2025-10-23T16:20:04.002270Z	   21 Query	SELECT `k1`,`k2`,`k3` FROM `test`.`bug_pk3` WHERE (`k1`=5) ORDER BY `k1`,`k2`,`k3` /* mysqlsh dumpInstance, dumping table `test`.`bug_pk3`, ID: chunk 4 */

How to repeat:
/* Create table and load data */
DROP TABLE IF EXISTS bug_pk3;
CREATE TABLE bug_pk3 (
  k1 BIGINT NOT NULL,
  k2 BIGINT NOT NULL,
  k3 BIGINT NOT NULL,
  PRIMARY KEY (k1, k2, k3)
) ENGINE=InnoDB;

-- Use numbers table technique (non-recursive)
INSERT INTO bug_pk3 (k1, k2, k3)
SELECT
  (a.n) AS k1,
  (b.n) AS k2,
  (c.n) AS k3
FROM
  (SELECT @rownum:=@rownum+1 AS n FROM
     (SELECT 0 UNION ALL SELECT 1 UNION ALL SELECT 2 UNION ALL SELECT 3 UNION ALL SELECT 4
      UNION ALL SELECT 5 UNION ALL SELECT 6 UNION ALL SELECT 7 UNION ALL SELECT 8 UNION ALL SELECT 9) t1,
     (SELECT 0 UNION ALL SELECT 1 UNION ALL SELECT 2 UNION ALL SELECT 3 UNION ALL SELECT 4
      UNION ALL SELECT 5 UNION ALL SELECT 6 UNION ALL SELECT 7 UNION ALL SELECT 8 UNION ALL SELECT 9) t2,
     (SELECT @rownum:=0) r
  ) a
CROSS JOIN (
  SELECT @rownum2:=@rownum2+1 AS n FROM
     (SELECT 0 UNION ALL SELECT 1 UNION ALL SELECT 2 UNION ALL SELECT 3 UNION ALL SELECT 4
      UNION ALL SELECT 5 UNION ALL SELECT 6 UNION ALL SELECT 7 UNION ALL SELECT 8 UNION ALL SELECT 9) t3,
     (SELECT 0 UNION ALL SELECT 1 UNION ALL SELECT 2 UNION ALL SELECT 3 UNION ALL SELECT 4
      UNION ALL SELECT 5 UNION ALL SELECT 6 UNION ALL SELECT 7 UNION ALL SELECT 8 UNION ALL SELECT 9) t4,
     (SELECT @rownum2:=0) r2
) b
CROSS JOIN (
  SELECT @rownum3:=@rownum3+1 AS n FROM
     (SELECT 0 UNION ALL SELECT 1 UNION ALL SELECT 2 UNION ALL SELECT 3 UNION ALL SELECT 4
      UNION ALL SELECT 5 UNION ALL SELECT 6 UNION ALL SELECT 7 UNION ALL SELECT 8 UNION ALL SELECT 9) t5,
     (SELECT 0 UNION ALL SELECT 1 UNION ALL SELECT 2 UNION ALL SELECT 3 UNION ALL SELECT 4
      UNION ALL SELECT 5 UNION ALL SELECT 6 UNION ALL SELECT 7 UNION ALL SELECT 8 UNION ALL SELECT 9) t6,
     (SELECT @rownum3:=0) r3
) c
LIMIT 1000000;

/*  Enable general log to verify */
SET GLOBAL general_log=1;

/* Dump data int the smallest possible chunk to facilitate reproducing the issue */
util.dumpInstance("./", {
    threads: 4,
    dryRun: false,
    consistent: true,
    compatibility: ["strip_definers"],
		bytesPerChunk: "128K",
    maxRate: "500M",
    ocimds: false,
    showProgress: true
  });

Suggested fix:
Using the full composite primary key for chunking ensures balanced data distribution and consistent performance.
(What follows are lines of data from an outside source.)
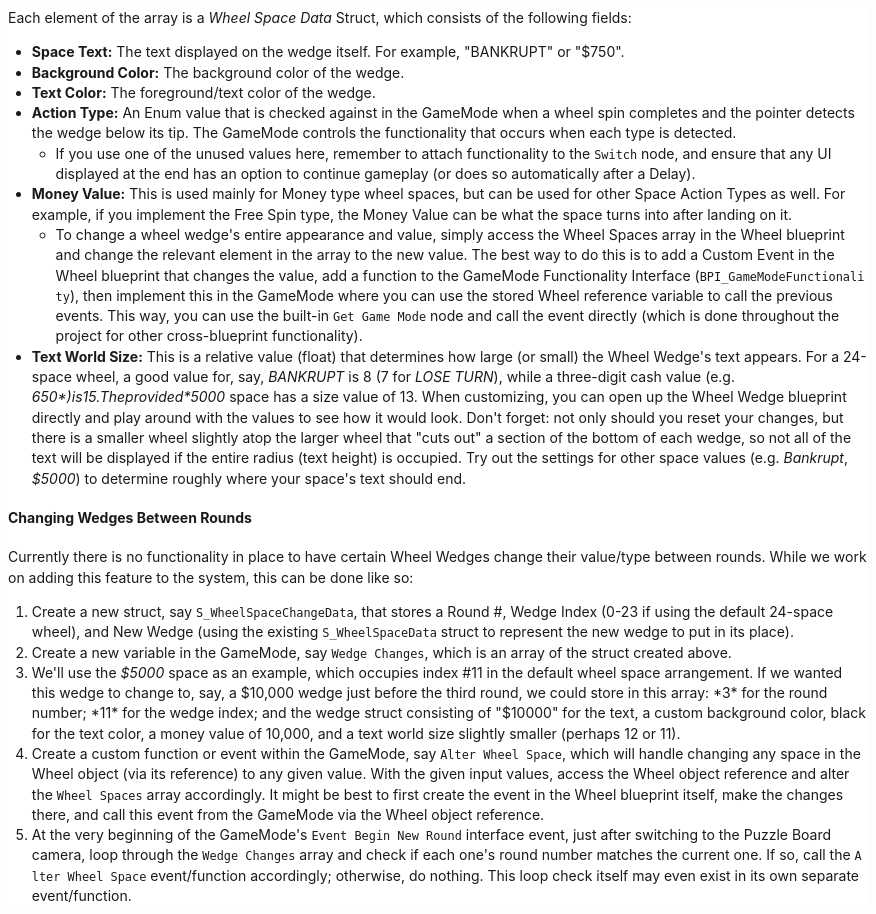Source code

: Each element of the array is a *Wheel Space Data* Struct, which consists of the following fields:
* **Space Text:** The text displayed on the wedge itself. For example, "BANKRUPT" or "$750".
* **Background Color:** The background color of the wedge.
* **Text Color:** The foreground/text color of the wedge.
* **Action Type:** An Enum value that is checked against in the GameMode when a wheel spin completes and the pointer detects the wedge below its tip. The GameMode controls the functionality that occurs when each type is detected.
	* If you use one of the unused values here, remember to attach functionality to the `Switch` node, and ensure that any UI displayed at the end has an option to continue gameplay (or does so automatically after a Delay).
* **Money Value:** This is used mainly for Money type wheel spaces, but can be used for other Space Action Types as well. For example, if you implement the Free Spin type, the Money Value can be what the space turns into after landing on it.
	* To change a wheel wedge's entire appearance and value, simply access the Wheel Spaces array in the Wheel blueprint and change the relevant element in the array to the new value. The best way to do this is to add a Custom Event in the Wheel blueprint that changes the value, add a function to the GameMode Functionality Interface (`BPI_GameModeFunctionality`), then implement this in the GameMode where you can use the stored Wheel reference variable to  call the previous events. This way, you can use the built-in `Get Game Mode` node and call the event directly (which is done throughout the project for other cross-blueprint functionality).
* **Text World Size:** This is a relative value (float) that determines how large (or small) the Wheel Wedge's text appears. For a 24-space wheel, a good value for, say, *BANKRUPT* is 8 (7 for *LOSE TURN*), while a three-digit cash value (e.g. *$650*) is 15. The provided *$5000* space has a size value of 13. When customizing, you can open up the Wheel Wedge blueprint directly and play around with the values to see how it would look. Don't forget: not only should you reset your changes, but there is a smaller wheel slightly atop the larger wheel that "cuts out" a section of the bottom of each wedge, so not all of the text will be displayed if the entire radius (text height) is occupied. Try out the settings for other space values (e.g. *Bankrupt*, *$5000*) to determine roughly where your space's text should end.

#### Changing Wedges Between Rounds
Currently there is no functionality in place to have certain Wheel Wedges change their value/type between rounds. While we work on adding this feature to the system, this can be done like so:
1. Create a new struct, say `S_WheelSpaceChangeData`, that stores a Round #, Wedge Index (0-23 if using the default 24-space wheel), and New Wedge (using the existing `S_WheelSpaceData` struct to represent the new wedge to put in its place).
2. Create a new variable in the GameMode, say `Wedge Changes`, which is an array of the struct created above.
3. We'll use the *$5000* space as an example, which occupies index #11 in the default wheel space arrangement. If we wanted this wedge to change to, say, a $10,000 wedge just before the third round, we could store in this array: *3* for the round number; *11* for the wedge index; and the wedge struct consisting of "$10000" for the text, a custom background color, black for the text color, a money value of 10,000, and a text world size slightly smaller (perhaps 12 or 11).
4. Create a custom function or event within the GameMode, say `Alter Wheel Space`, which will handle changing any space in the Wheel object (via its reference) to any given value. With the given input values, access the Wheel object reference and alter the `Wheel Spaces` array accordingly. It might be best to first create the event in the Wheel blueprint itself, make the changes there, and call this event from the GameMode via the Wheel object reference.
5. At the very beginning of the GameMode's `Event Begin New Round` interface event, just after switching to the Puzzle Board camera, loop through the `Wedge Changes` array and check if each one's round number matches the current one. If so, call the `Alter Wheel Space` event/function accordingly; otherwise, do nothing. This loop check itself may even exist in its own separate event/function.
Tools like pt-archiver implement this approach by iterating over the complete primary key tuple (k1, k2, k3) in lexicographical order, using the last processed key as the continuation point for the next batch. This enables efficient index-range scans and avoids unbalanced chunks that can occur when only part of the key is used.